When we were kids, we’d get all dressed up as vampires or clowns or hobos or ghosts, grab one of the spare pillowcases from the linen closet and head out to start ringing doorbells once dinner was finished. It’d be chilly. It might even be raining. But the thought of all that Halloween candy kept us warm and hopping from door to door and street to street.
Our stomping and Halloween grazing grounds were a four-block stretch bordered by Mapleton Street and Harper Avenue. My street was Forest, Shawn and Richard’s was Dale, Kenny and Raymond were on Boxwood and Peter was on Beech. Forget parental chaperones (things were considered safer back then — as long as you looked both ways before crossing the street). We just walked where we wanted. My buddies didn’t go in for tricks as much as treats in those days, so the whole night was about fun, and nary a temptingly placed jack-o’-lantern was harmed in the making of our little production. We were a mostly polite and appreciative bunch — people were throwing candy at us, after all. And man, we cleaned up.
Later that night we’d convene to compare the sweet hauls, maybe trade a few items and eat ourselves to a molar-busting sugar high no tranquilizer could tame. Mom would later take a cut of the candy from me and my sisters (for our own good) and stuff it into the freezer (she loved her some frozen Milky Ways), but we’d eventually pinch most of that stash, too. The rest we’d keep in the pillowcase, learning math by figuring out how many candy bars we could eat per day and still have a sugary Thanksgiving dessert.
These days, Mary and Shop Boy hope to give out more candy than we could ever eat but, because the inner city isn’t considered quite as conducive to trick-or-treating, the clumps of cute goblins are fewer and farther between. It’s a shame. We’re a great, friendly block. Now, Shop Boy doesn’t want to make light of parental concerns. But I just know that if the kids were aware of exactly how much candy we usually have, they’d talk their chaperones into making a right turn onto our street.
As it is, we have tons of leftovers. Did I mention that Mary comes from Southern stock? “Never run out of food” — or candy — is imprinted on her soul. We’ll likely just hand out a few sweets, wander up to see if any Maryland Institute art students are practicing up for Saturday night’s skimpiest-costume contest and then pack up the candy to take to the printshop for, you know, any emergencies that come up between now and, say, Thanksgiving.

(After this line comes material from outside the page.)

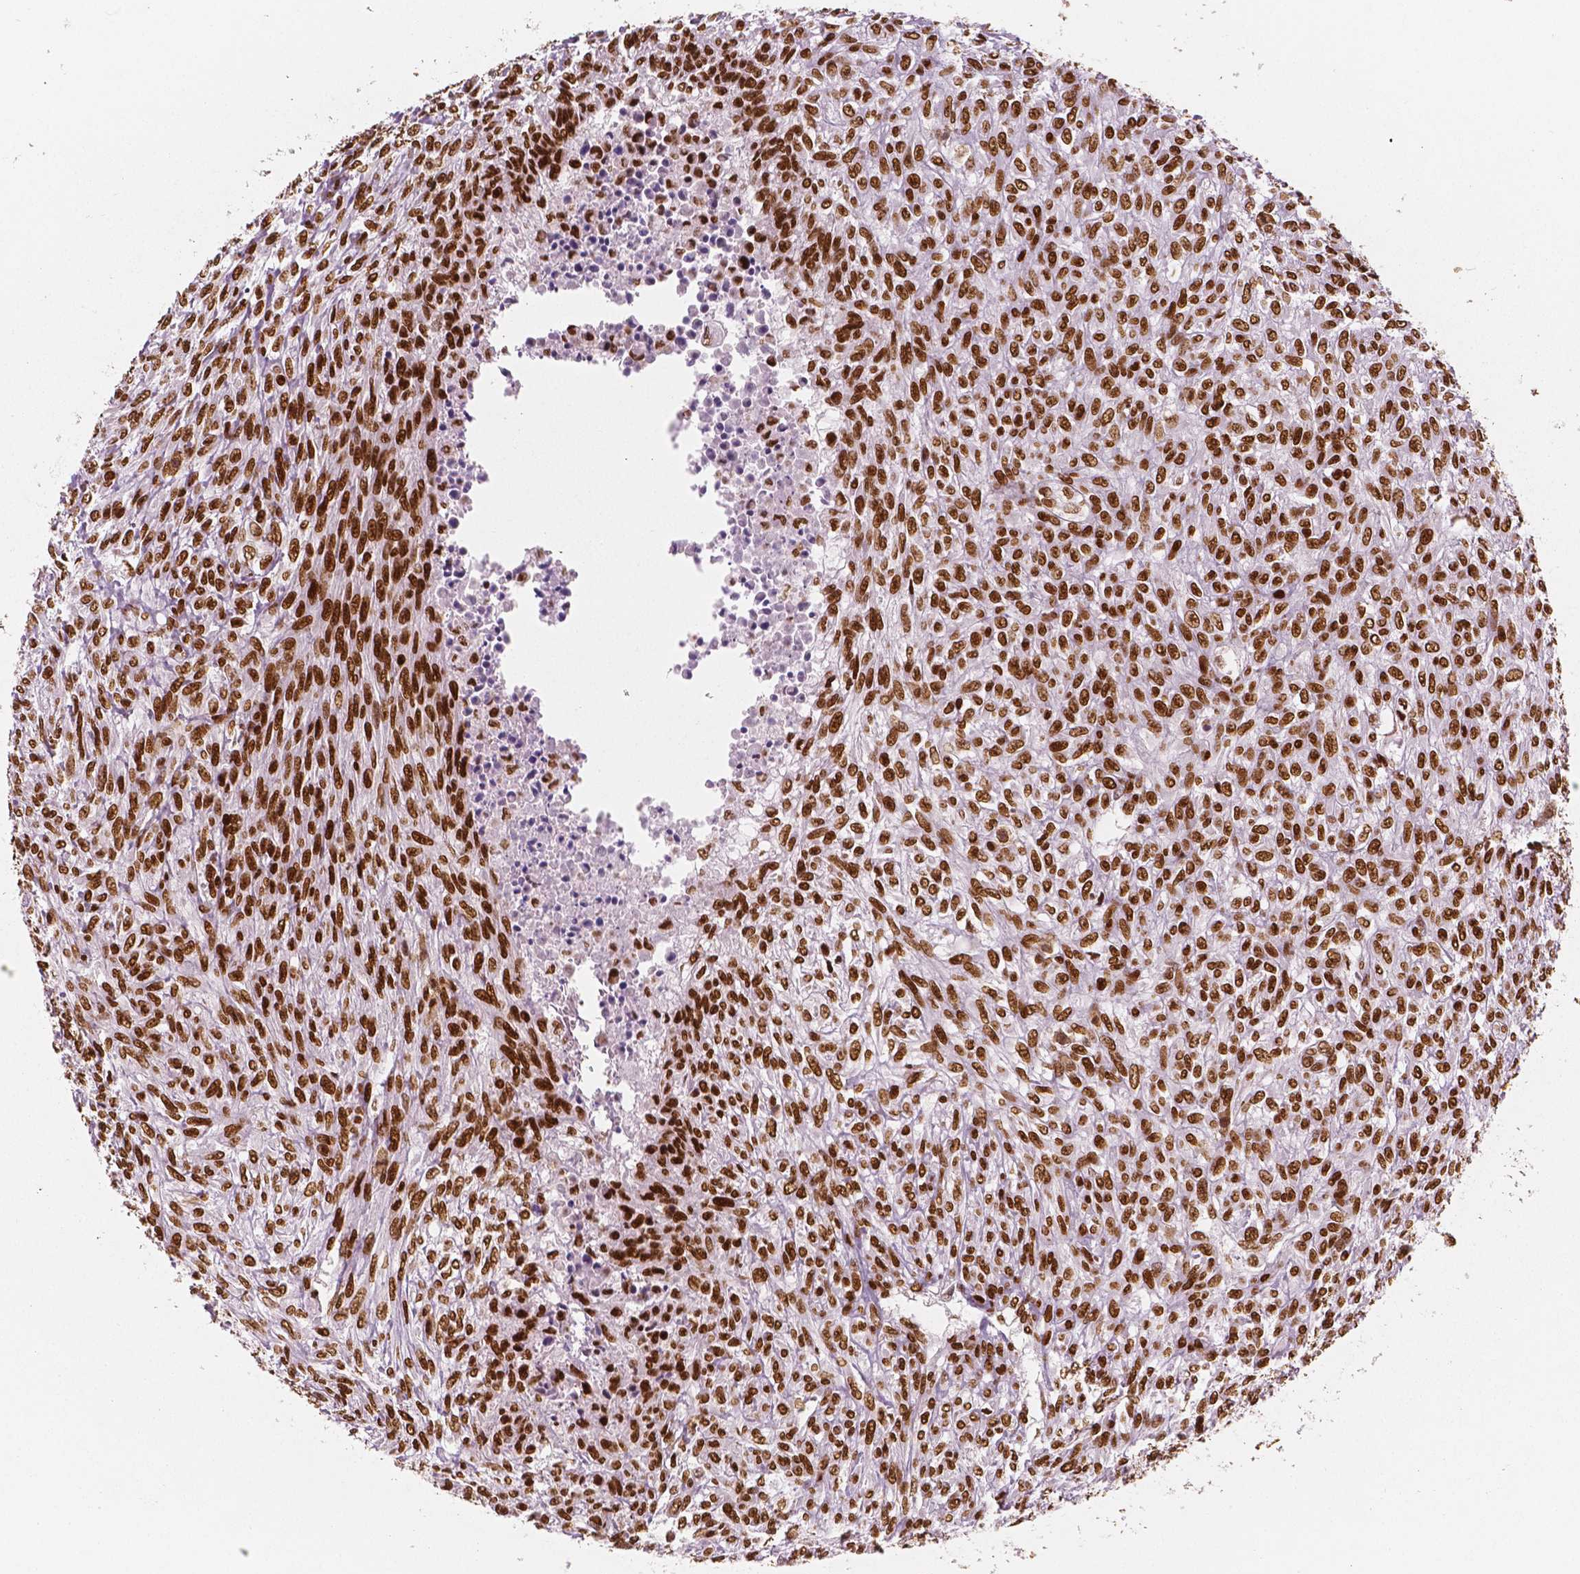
{"staining": {"intensity": "strong", "quantity": ">75%", "location": "nuclear"}, "tissue": "renal cancer", "cell_type": "Tumor cells", "image_type": "cancer", "snomed": [{"axis": "morphology", "description": "Adenocarcinoma, NOS"}, {"axis": "topography", "description": "Kidney"}], "caption": "Renal cancer stained for a protein displays strong nuclear positivity in tumor cells.", "gene": "BRD4", "patient": {"sex": "male", "age": 58}}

Mary has this cool dragon mask that I might pull out for her. She looks really great in it. Me? Don’t need a costume. See, in the old days, printshop apprentices were called devils. (I learned that from a National Geographic Traveler article on the world’s most haunted places.) And Mary has referred to Shop Boy for some time now as Mr. Devil, based on my uncanny ability to materialize out of thin air with a tempting refill at the most inappropriate time. (Hence the gwbgt, or Guy Who Brings Gin and Tonics, in this blog’s Web address.) Satan’s presence is said to bring a sulphurous stench. Mine brings the tinkle-tinkle of ice cubes. He’s feared. I’m always welcomed in.
And Mary swears that, if you look close enough, you can just see the tips of my horns. But it’s rude to stare. And you don’t want to be bad children. Do you?

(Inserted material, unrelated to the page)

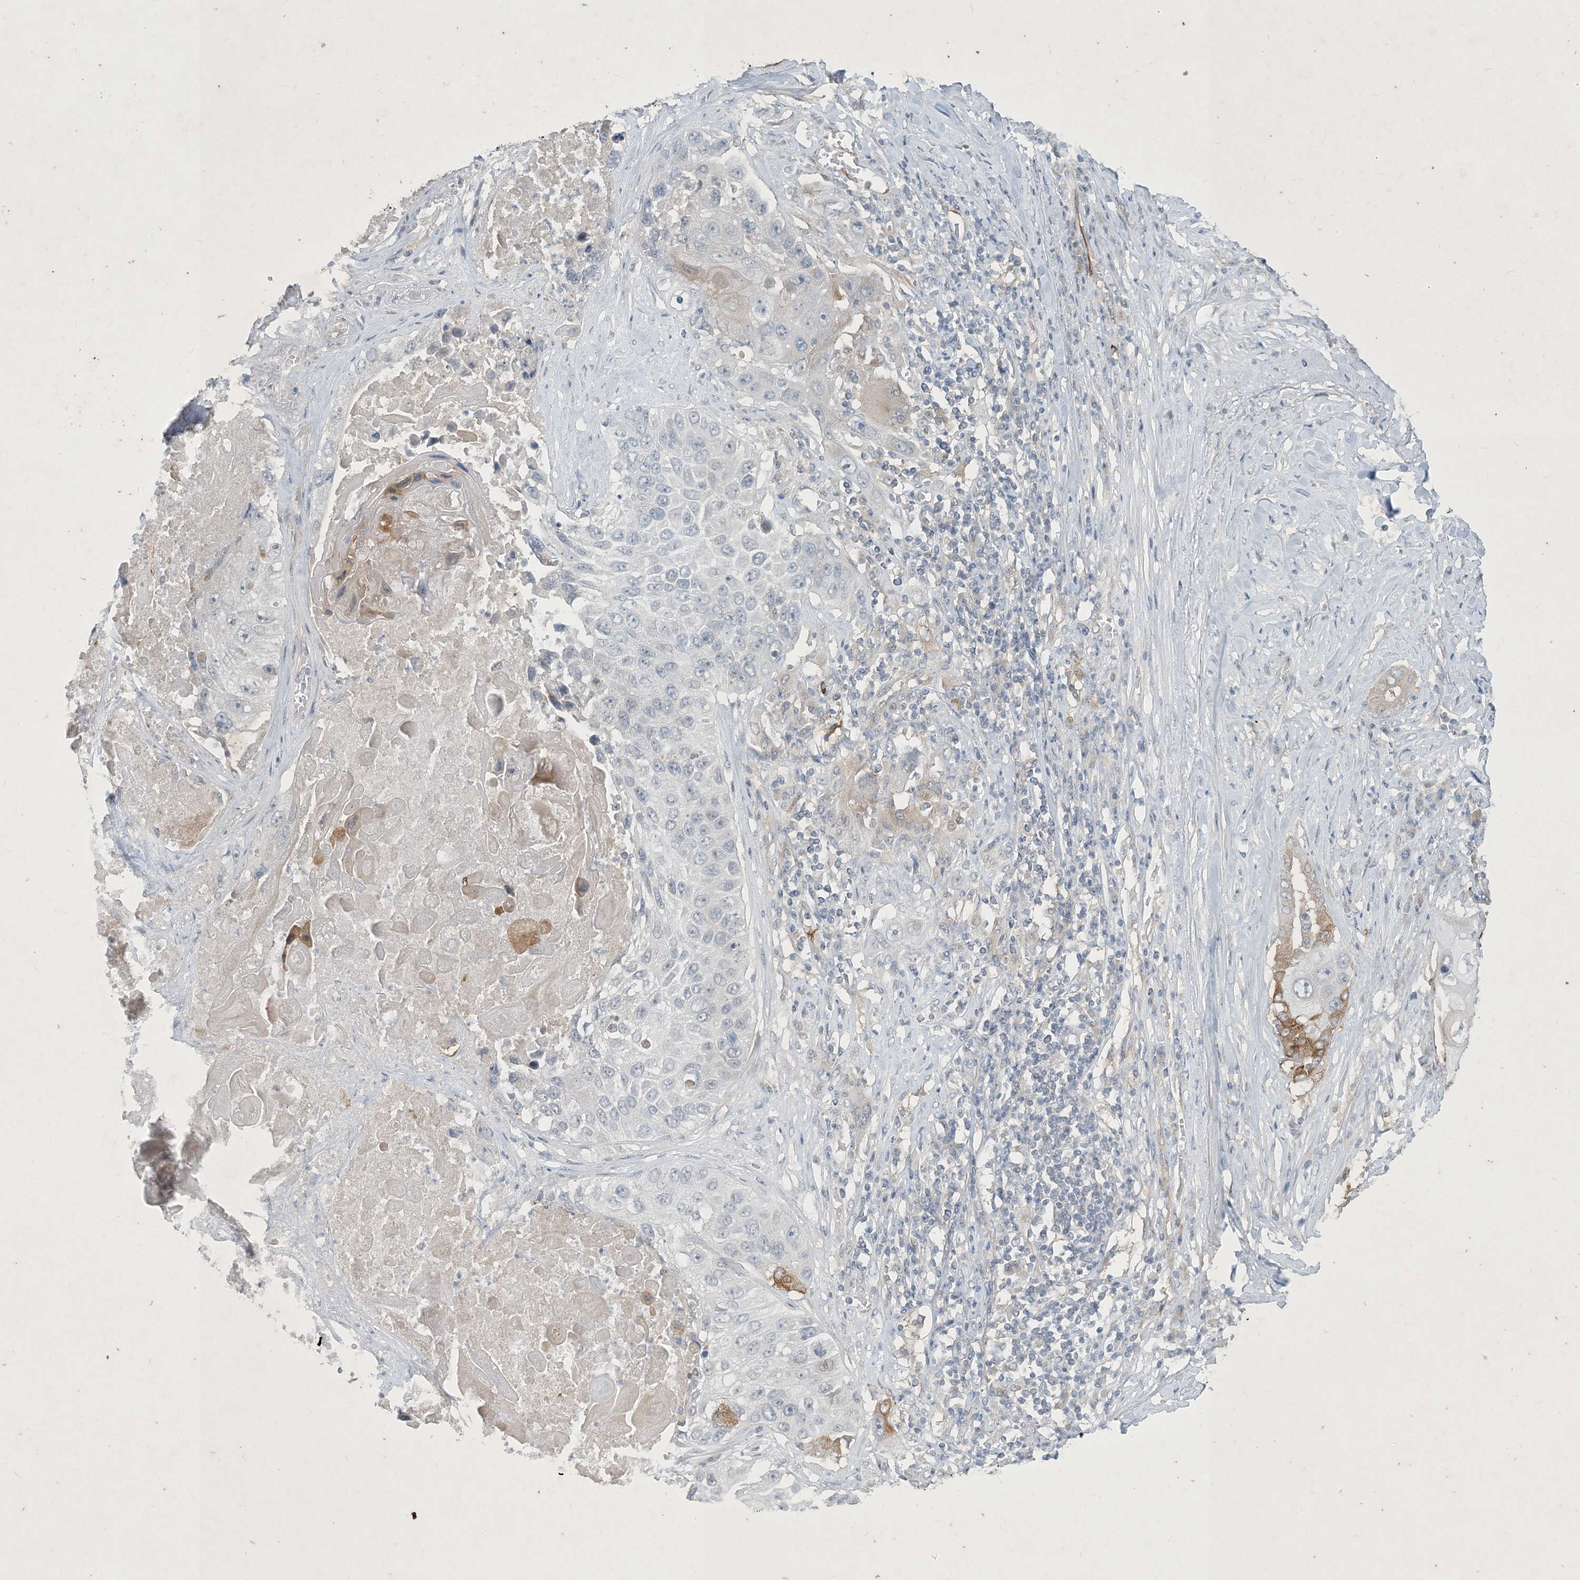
{"staining": {"intensity": "negative", "quantity": "none", "location": "none"}, "tissue": "lung cancer", "cell_type": "Tumor cells", "image_type": "cancer", "snomed": [{"axis": "morphology", "description": "Squamous cell carcinoma, NOS"}, {"axis": "topography", "description": "Lung"}], "caption": "An immunohistochemistry (IHC) photomicrograph of lung squamous cell carcinoma is shown. There is no staining in tumor cells of lung squamous cell carcinoma.", "gene": "CDS1", "patient": {"sex": "male", "age": 61}}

Oh, what the hell … how about a bonus hour of music to rattle your bones, carve pumpkins or simply count candy bars by? Ah, Halloween. Most of these tunes should be available in the usual places. Cool and creepy videos are from YouTube.
Candy-O — the Cars (Help me in.)
I Want Out — Helloween (Or not.)
Heaven and Hell — Black Sabbath (With Ronnie James Dio. Sweet!)
Halloween — Stephen Lynch (Sick, sick, sick.)
Ghostbusters — Ray Parker Jr. (Later on, we weren’t such nice, polite kids. Not that Raymond ever really was. Mary wants Shop Boy to write a children’s book called Bad Raymond. His mother used to ask me why in the world I hung around with her son, if that gives you any idea.)
Mother – Danzig (“Tell your children not to walk my way.”)
I Put a Spell on You — Screamin’ Jay Hawkins (My, oh my.)
Satan Is My Motor — Cake (That’s not me … it’s bad gasoline.)
Season of the Witch — Donovan (Cool cover by Courtney and Hole.)
Thriller — Michael Jackson (He was also pretty cool once.)
Monster Mash — the Misfits (And the original. And, um, this.)
Dragula — Rob Zombie (Look both ways before crossing.)
Theme From The Munsters — Los Straitjackets (Always in costume.)
Evil Woman — Electric Light Orchestra (A fool and his candy soon go separate ways.)
Bad Things — Jace Everett (“Mr. Everett? It’s Chris Isaak on Line 2. Something about wanting his sound back …” Judging by the audio problems with the first video, I’m guessing court proceedings have begun.)
Tonight, Tonight – Smashing Pumpkins (Costume party? That’s a fact, Jack-’O.)
Devil Nights — Electric Six (So campy.)
Animals — Nickelback (Surrendering to the impulses of the devil on your shoulder.)